Lakeside Park is packed with people Sunday for the sight now piled up along the south shore of Lake Winnebago--ice shoves, spreading across the shoreline as far as the eye can see.
They're huge, they're powerful, and many say they're beautiful.
But neighbors around here know what type of damage they can cause.
"This is an occurrence on Lake Winnebago, especially when you get this late in the year," says Tom Mrazek, walking with his wife along the shoreline, "and get the high winds."
"We heard about the ice shoves, and decided that this was the perfect place," says Gerianne Pertl, alongside her friend Barbara Schaub, both wearing snowshoes, "that we had to come here to do our snowshoeing."
On Sunday, scores of onlookers were flooding to the park to take pictures with the ice shoves, climb on top of them, and assess the damage to the area.
"Oh, and that post right over there," points Pertl. "There's a post over there--a light post--that's bent from it coming in."
"There's no stopping Mother Nature," adds Schaub.
The Fond du Lac Yacht Club is back open after having to dig out Saturday from unprecedented ice shove coverage.
"I mean, it will occasionally take out piers, and boathouses," says Mrazek, who lived along the east shoreline of Lake Winnebago at one point.
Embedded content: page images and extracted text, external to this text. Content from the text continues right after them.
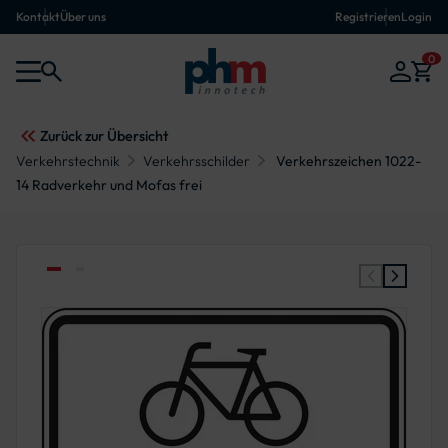
Kontakt
Über uns
Registrieren
Login
0
Zurück zur Übersicht
Verkehrstechnik
Verkehrsschilder
Verkehrszeichen 1022-
14 Radverkehr und Mofas frei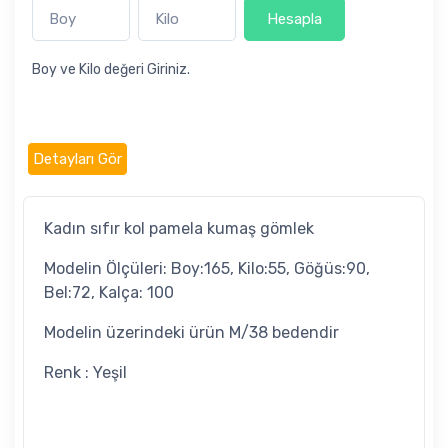
Hesapla
Boy ve Kilo değeri Giriniz.
Detayları Gör
Kadın sıfır kol pamela kumaş gömlek
Modelin Ölçüleri: Boy:165, Kilo:55, Göğüs:90,
Bel:72, Kalça: 100
Modelin üzerindeki ürün M/38 bedendir
Renk : Yeşil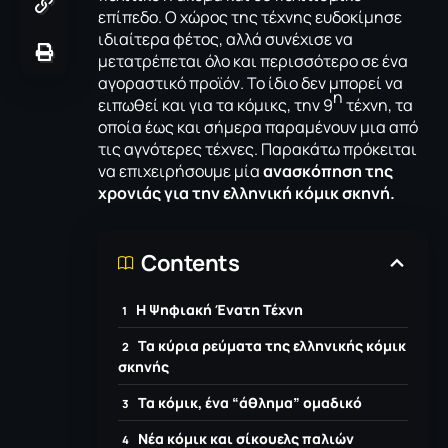
επίπεδο. Ο χώρος της τέχνης ευδοκίμησε
ιδιαίτερα φέτος, αλλά συνέχισε να
μετατρέπεται όλο και περισσότερο σε ένα
αγοραστικό προϊόν. Το ίδιο δεν μπορεί να
η
ειπωθεί και για τα κόμικς, την 9
τέχνη, τα
οποία έως και σήμερα παραμένουν μια από
τις αγνότερες τέχνες. Παρακάτω πρόκειται
να επιχειρήσουμε μία
ανασκόπηση της
χρονιάς για την ελληνική κόμικ σκηνή.
Contents
Η Ψηφιακή Ένατη Τέχνη
Τα κύρια ρεύματα της ελληνικής κόμικ
σκηνής
Τα κόμικ, ένα “άθλημα” ομαδικό
Νέα κόμικ και σίκουελς παλιών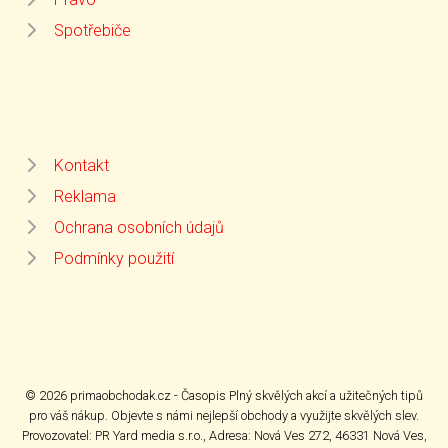
Spotřebiče
Kontakt
Reklama
Ochrana osobních údajů
Podmínky použití
© 2026 primaobchodak.cz - Časopis Plný skvělých akcí a užitečných tipů
pro váš nákup. Objevte s námi nejlepší obchody a využijte skvělých slev.
Provozovatel: PR Yard media s.r.o., Adresa: Nová Ves 272, 46331 Nová Ves,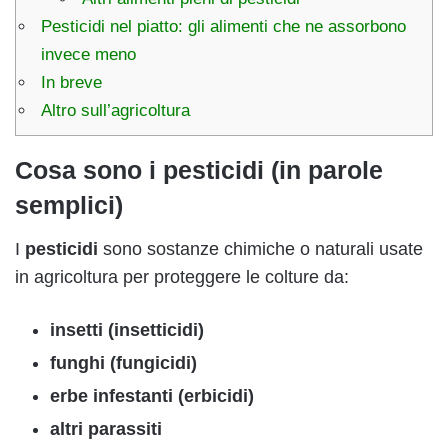
Pesticidi nel piatto: gli alimenti che ne assorbono
invece meno
In breve
Altro sull’agricoltura
Cosa sono i pesticidi (in parole
semplici)
I
pesticidi
sono sostanze chimiche o naturali usate
in agricoltura per proteggere le colture da:
insetti (insetticidi)
funghi (fungicidi)
erbe infestanti (erbicidi)
altri parassiti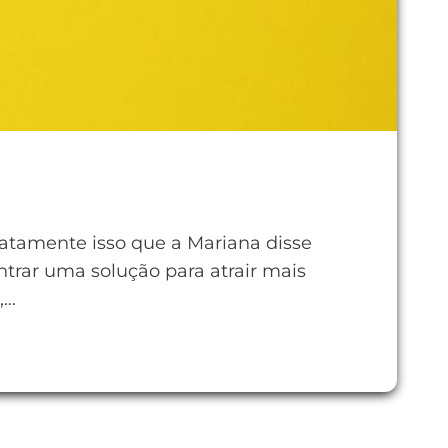
xatamente isso que a Mariana disse
rar uma solução para atrair mais
,…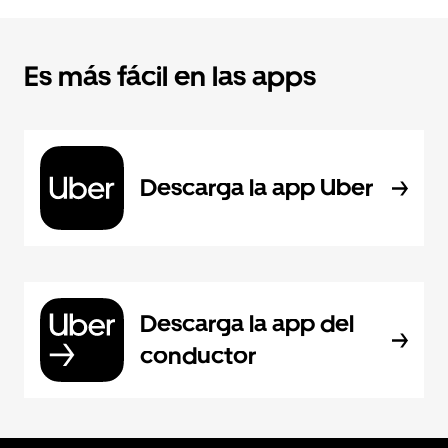
Es más fácil en las apps
Descarga la app Uber
Descarga la app del
conductor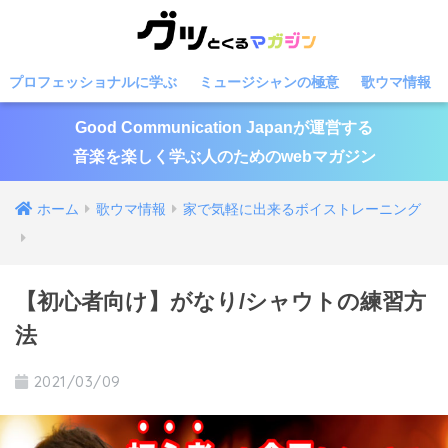
プロフェッショナルに学ぶ
ミュージシャンの極意
歌ウマ情報
Good Communication Japanが運営する
音楽を楽しく学ぶ人のためのwebマガジン
ホーム
歌ウマ情報
家で気軽に出来るボイストレーニング
【初心者向け】がなり/シャウトの練習方
法
2021/03/09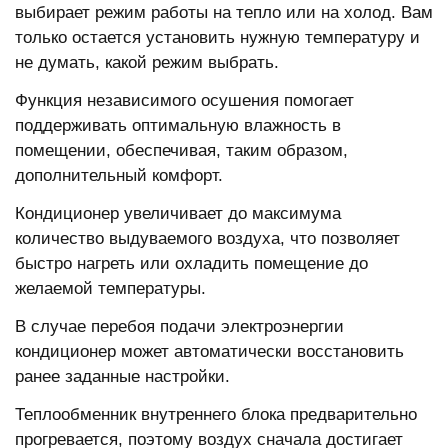
выбирает режим работы на тепло или на холод. Вам
только остается установить нужную температуру и
не думать, какой режим выбрать.
Функция независимого осушения помогает
поддерживать оптимальную влажность в
помещении, обеспечивая, таким образом,
дополнительный комфорт.
Кондиционер увеличивает до максимума
количество выдуваемого воздуха, что позволяет
быстро нагреть или охладить помещение до
желаемой температуры.
В случае перебоя подачи электроэнергии
кондиционер может автоматически восстановить
ранее заданные настройки.
Теплообменник внутреннего блока предварительно
прогревается, поэтому воздух сначала достигает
Mrazek says it's damage you just have to deal with.
"It's just a beautiful part of nature," says Mrazek. "Unfortunately, it does do a few things that people would maybe not want, but it's beautiful."
And with ice fishing on the rocks early, a little extra tourism never hurts.
Even though these ice shoves are no longer moving, they are sharp, slick, and dangerous.
Anyone setting out on foot to take a closer look is urged to be cautious.